Exercise instructions >>
**A)** According to the ski tuning guide, what grit of sandpaper should be used to soften the top edge of the ski?
**B)** In the ski tuning guide, rewrite the stretch from "If you are not" through "cross course angle!", substituting "approach phase" for "glide phase".

Document extract below:

Am I too fast through the entrance gates?
If you are generating too much speed through the gates no matter what (this is assuming you are using speed control and it is set up correctly), you need to move your fin back.
Am I bouncing crossing the wakes?
Not enough tip causes bouncing crossing the wakes going into the on-side turn.  To correct this, try moving your front binding forward, adding depth to the front of your fin or moving your fin back.
Am I up on the boat in the glide before the gates?
If you are not up on the boat in the glide phase of the gates, try moving your fin forward or taking out tip or making your fin deeper in the tail or decreasing your wing angle.  Decreasing wing angle will decrease cross course angle! 
Does my ski seek an edge or hunt while waiting to turn in for the gates?
This is a very difficult problem to solve.  This usually happens on hyper parabolic bottomed skis.  What is happening is that the width of the tunnel in the front of the ski is much greater than the width in the rear.  Since water is incompressible, the excess must go somewhere so it starts going out the sides causing the hunting or instability.  To correct this, I have moved bindings forward and back.  I have added tip and taken tip away.  I have added and decreased the depth of the tail of the fin.  I have moved the fin forward and back.  In other words, I don't have an exact fix for this problem.  I can only tell you that it's a problem associated with tip pressure.  A fix that we came up with the summer of 2001 was to use a thinner fin.
Is the tail too loose?
A loose tail or a tail that blows out on usually the off-side turns can have many causes.  The first thing to check for is a bent fin or wing.  Next, verify your fin and bindings are set correctly.  If your bindings are too far forward, you'll blow the tail.  If you have too much or too little depth or tip, you'll blow the tail.   If the top edge (where the side and top of the ski meet) is too sharp, you'll blow the tail.  If the tail of the ski is too stiff, you'll blow it.   Your solutions are; 1) try moving your bindings back. 2) Try making the rear of the fin deeper. 3)Try decreasing the depth of the front of your fin. 4) Try softening the top edge of the ski from your rear heel back with 180 grit sandpaper.  Do about 5 swipes from the rear boot to the tail in that direction only.  5 swipes will usually fix the problem.  If not, try another 3, then 2 if necessary, then 1 and so on.  If the tail is too stiff, get a new, softer tail ski.  Another fix is to soften the top edge of the ski 4” ahead and behind the pivot point.  This allows the ski to sit deeper in the water and effectively moves the pivot point forward which allows the skier to put more weight on the front of the ski without pivoting up the tail.
Is the tip too high or low?
The meaning of the tip riding too high is that there is too much back pressure on the up course side or high side of the fin.  This can usually be fixed by shallowing the tail depth of the fin.  Another option is to move the bindings back.  When the tip is riding too low, you have too much underside pressure on the fin and need to try the following; 1) Move your bindings back. 2) Decrease tip (raise the front of the fin up into the ski). 3) Increase tail (lower the rear of the fin out of the ski).
Is the tip biting too hard during the onside turn?
1) Try decreasing the depth of the rear of the fin first.  2) Try moving your rear binding back. 3) Try turning your rear binding, clockwise for left foot forward skiers and counter clockwise for right.  4) Reduce the surface area of the fin.

End of Document extract.
Records provided below:

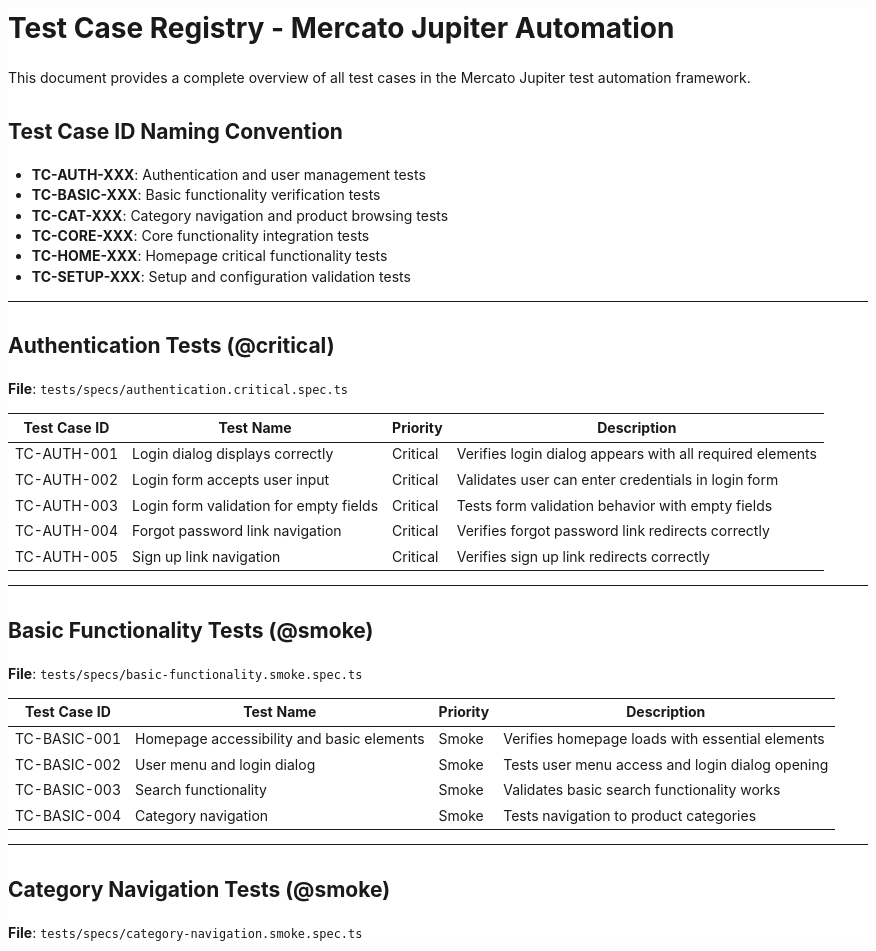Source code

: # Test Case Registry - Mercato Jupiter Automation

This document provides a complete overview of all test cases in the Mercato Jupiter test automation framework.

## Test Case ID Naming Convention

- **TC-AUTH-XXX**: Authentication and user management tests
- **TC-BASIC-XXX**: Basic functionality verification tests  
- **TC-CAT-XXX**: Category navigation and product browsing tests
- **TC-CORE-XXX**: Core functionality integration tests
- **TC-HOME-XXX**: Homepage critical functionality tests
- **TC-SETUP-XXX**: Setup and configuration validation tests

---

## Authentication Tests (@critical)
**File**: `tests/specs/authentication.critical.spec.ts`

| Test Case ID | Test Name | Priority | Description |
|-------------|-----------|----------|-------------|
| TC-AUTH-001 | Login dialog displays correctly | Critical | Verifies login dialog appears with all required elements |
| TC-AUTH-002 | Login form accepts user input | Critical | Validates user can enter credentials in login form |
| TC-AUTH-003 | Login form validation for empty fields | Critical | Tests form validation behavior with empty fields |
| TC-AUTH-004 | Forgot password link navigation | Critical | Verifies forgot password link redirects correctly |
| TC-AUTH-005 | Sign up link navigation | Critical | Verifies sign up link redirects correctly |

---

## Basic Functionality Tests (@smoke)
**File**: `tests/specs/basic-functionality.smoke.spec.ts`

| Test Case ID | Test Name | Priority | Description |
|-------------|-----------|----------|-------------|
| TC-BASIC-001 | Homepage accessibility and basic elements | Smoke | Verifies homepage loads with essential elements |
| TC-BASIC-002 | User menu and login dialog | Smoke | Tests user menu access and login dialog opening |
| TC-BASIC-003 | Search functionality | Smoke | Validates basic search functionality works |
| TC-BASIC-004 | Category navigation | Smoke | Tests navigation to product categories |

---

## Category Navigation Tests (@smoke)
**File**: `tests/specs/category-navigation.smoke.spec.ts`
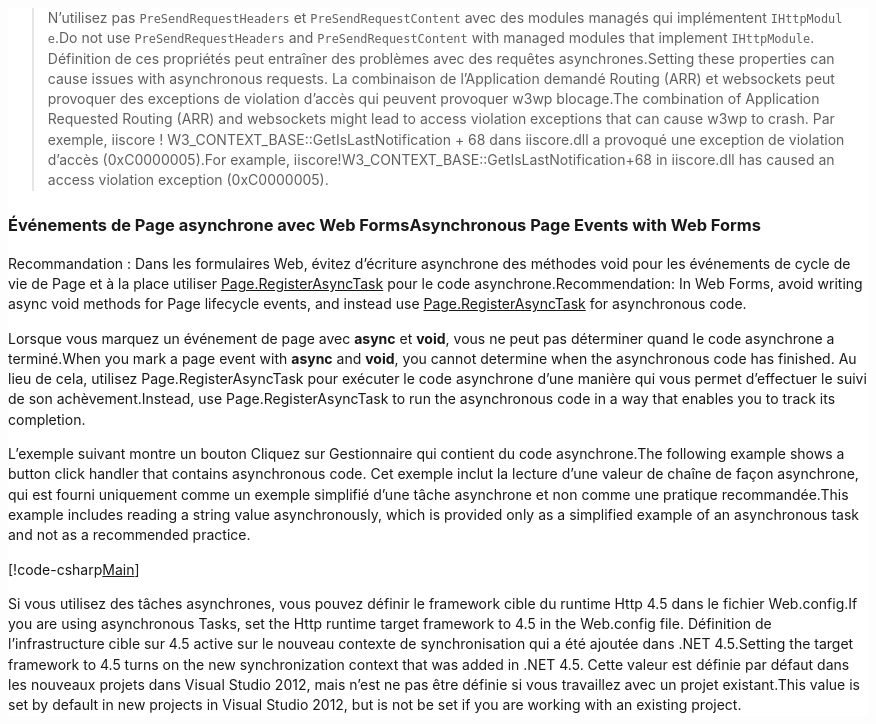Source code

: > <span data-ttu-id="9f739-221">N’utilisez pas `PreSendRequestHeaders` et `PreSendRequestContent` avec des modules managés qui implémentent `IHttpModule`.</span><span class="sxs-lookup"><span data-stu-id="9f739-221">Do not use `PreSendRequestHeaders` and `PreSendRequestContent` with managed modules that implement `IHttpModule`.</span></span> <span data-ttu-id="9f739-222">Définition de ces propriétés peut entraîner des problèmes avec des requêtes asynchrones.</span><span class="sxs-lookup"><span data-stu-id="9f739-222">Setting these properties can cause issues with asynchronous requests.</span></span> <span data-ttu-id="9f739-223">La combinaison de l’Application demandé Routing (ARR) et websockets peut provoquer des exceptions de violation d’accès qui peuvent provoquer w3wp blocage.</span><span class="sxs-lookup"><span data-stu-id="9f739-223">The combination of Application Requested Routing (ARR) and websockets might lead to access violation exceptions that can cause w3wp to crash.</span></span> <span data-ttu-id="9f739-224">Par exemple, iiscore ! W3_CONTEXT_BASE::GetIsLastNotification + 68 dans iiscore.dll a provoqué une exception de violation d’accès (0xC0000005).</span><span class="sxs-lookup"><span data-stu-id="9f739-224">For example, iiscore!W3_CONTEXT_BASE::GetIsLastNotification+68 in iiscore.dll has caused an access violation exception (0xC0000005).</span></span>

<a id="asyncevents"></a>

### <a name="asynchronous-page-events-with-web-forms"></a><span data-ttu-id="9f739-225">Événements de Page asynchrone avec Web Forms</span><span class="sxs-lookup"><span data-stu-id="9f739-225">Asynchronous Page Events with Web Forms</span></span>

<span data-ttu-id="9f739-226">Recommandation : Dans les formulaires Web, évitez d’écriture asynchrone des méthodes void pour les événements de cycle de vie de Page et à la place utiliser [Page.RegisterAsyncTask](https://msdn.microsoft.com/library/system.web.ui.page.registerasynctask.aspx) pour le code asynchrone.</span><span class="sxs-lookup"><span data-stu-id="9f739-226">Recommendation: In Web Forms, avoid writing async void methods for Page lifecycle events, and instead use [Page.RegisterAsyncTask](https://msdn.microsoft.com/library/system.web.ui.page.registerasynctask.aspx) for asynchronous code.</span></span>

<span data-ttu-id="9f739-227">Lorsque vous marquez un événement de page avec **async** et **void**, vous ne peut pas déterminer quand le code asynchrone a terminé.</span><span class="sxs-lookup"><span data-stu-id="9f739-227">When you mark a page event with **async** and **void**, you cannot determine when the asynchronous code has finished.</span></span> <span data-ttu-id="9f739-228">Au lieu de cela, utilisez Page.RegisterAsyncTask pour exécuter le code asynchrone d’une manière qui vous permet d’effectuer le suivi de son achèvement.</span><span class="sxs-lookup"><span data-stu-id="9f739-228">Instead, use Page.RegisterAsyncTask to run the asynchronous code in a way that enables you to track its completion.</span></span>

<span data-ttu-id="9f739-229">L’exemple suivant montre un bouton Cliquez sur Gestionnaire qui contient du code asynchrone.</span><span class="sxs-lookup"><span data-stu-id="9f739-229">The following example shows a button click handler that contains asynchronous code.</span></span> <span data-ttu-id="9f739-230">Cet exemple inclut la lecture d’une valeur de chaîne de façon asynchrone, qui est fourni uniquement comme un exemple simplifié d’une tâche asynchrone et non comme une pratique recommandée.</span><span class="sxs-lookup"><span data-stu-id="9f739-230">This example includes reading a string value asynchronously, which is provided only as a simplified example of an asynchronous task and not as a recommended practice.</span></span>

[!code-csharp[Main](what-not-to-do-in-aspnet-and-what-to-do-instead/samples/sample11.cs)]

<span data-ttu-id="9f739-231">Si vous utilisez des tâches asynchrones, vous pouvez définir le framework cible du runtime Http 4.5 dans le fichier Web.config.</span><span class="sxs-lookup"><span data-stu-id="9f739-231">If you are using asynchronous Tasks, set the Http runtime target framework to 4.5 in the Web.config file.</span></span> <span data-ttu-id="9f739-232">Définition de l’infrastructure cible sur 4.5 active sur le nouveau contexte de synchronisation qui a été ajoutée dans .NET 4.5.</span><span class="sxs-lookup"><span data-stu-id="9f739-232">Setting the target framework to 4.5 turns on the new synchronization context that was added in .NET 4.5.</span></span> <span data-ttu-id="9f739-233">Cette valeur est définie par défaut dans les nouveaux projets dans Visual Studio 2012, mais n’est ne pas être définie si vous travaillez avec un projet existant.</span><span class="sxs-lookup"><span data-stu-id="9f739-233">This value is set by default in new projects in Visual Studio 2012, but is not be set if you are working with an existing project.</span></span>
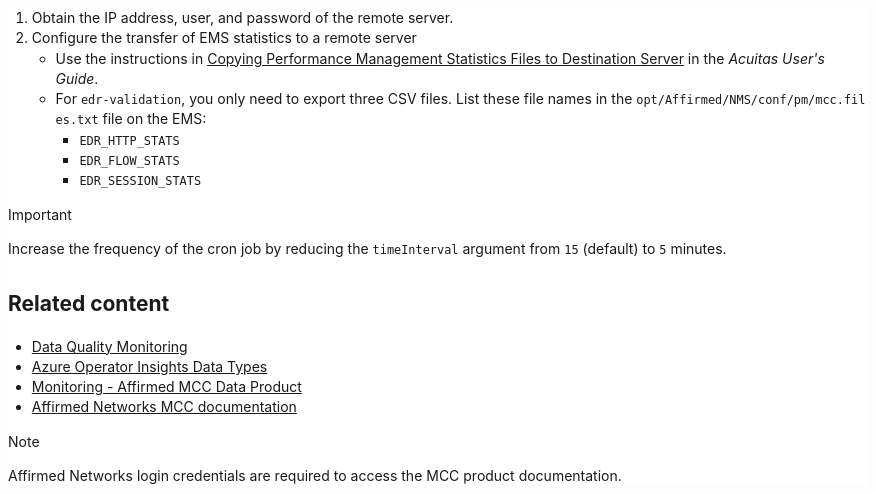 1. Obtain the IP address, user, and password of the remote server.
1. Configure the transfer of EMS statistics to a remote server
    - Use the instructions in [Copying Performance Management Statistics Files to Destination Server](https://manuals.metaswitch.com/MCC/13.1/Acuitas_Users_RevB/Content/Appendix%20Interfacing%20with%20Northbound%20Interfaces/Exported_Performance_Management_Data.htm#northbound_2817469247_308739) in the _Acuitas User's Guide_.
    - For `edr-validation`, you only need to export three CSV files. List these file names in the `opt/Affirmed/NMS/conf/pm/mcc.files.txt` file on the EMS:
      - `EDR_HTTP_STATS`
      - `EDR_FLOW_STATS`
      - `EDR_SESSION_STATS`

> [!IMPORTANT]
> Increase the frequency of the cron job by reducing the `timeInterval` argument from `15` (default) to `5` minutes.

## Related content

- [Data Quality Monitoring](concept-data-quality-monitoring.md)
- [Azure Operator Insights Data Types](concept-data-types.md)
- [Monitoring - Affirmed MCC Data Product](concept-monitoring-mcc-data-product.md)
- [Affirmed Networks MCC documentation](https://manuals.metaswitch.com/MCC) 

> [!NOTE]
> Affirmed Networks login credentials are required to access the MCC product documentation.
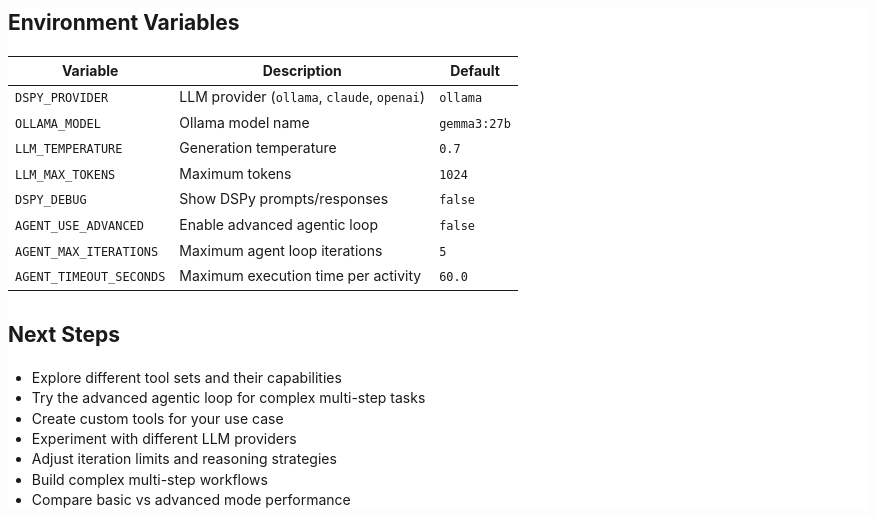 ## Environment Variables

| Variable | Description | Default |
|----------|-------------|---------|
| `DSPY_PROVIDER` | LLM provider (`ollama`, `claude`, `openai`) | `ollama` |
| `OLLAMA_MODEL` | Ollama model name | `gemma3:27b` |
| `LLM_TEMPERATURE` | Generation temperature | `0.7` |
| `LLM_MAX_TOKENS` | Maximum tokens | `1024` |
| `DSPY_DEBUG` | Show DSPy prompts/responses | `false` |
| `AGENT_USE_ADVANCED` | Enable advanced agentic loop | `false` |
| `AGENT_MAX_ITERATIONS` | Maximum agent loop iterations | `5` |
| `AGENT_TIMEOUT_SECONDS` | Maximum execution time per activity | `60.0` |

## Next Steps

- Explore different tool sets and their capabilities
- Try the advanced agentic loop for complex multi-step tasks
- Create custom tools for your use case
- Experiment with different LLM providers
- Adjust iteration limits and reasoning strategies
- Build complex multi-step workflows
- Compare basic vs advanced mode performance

End of Records provided.

Solutions to the problems >>
**A)** 180 grit

**B)**
If you are not up on the boat in the approach phase of the gates, try moving your fin forward or taking out tip or making your fin deeper in the tail or decreasing your wing angle.  Decreasing wing angle will decrease cross course angle!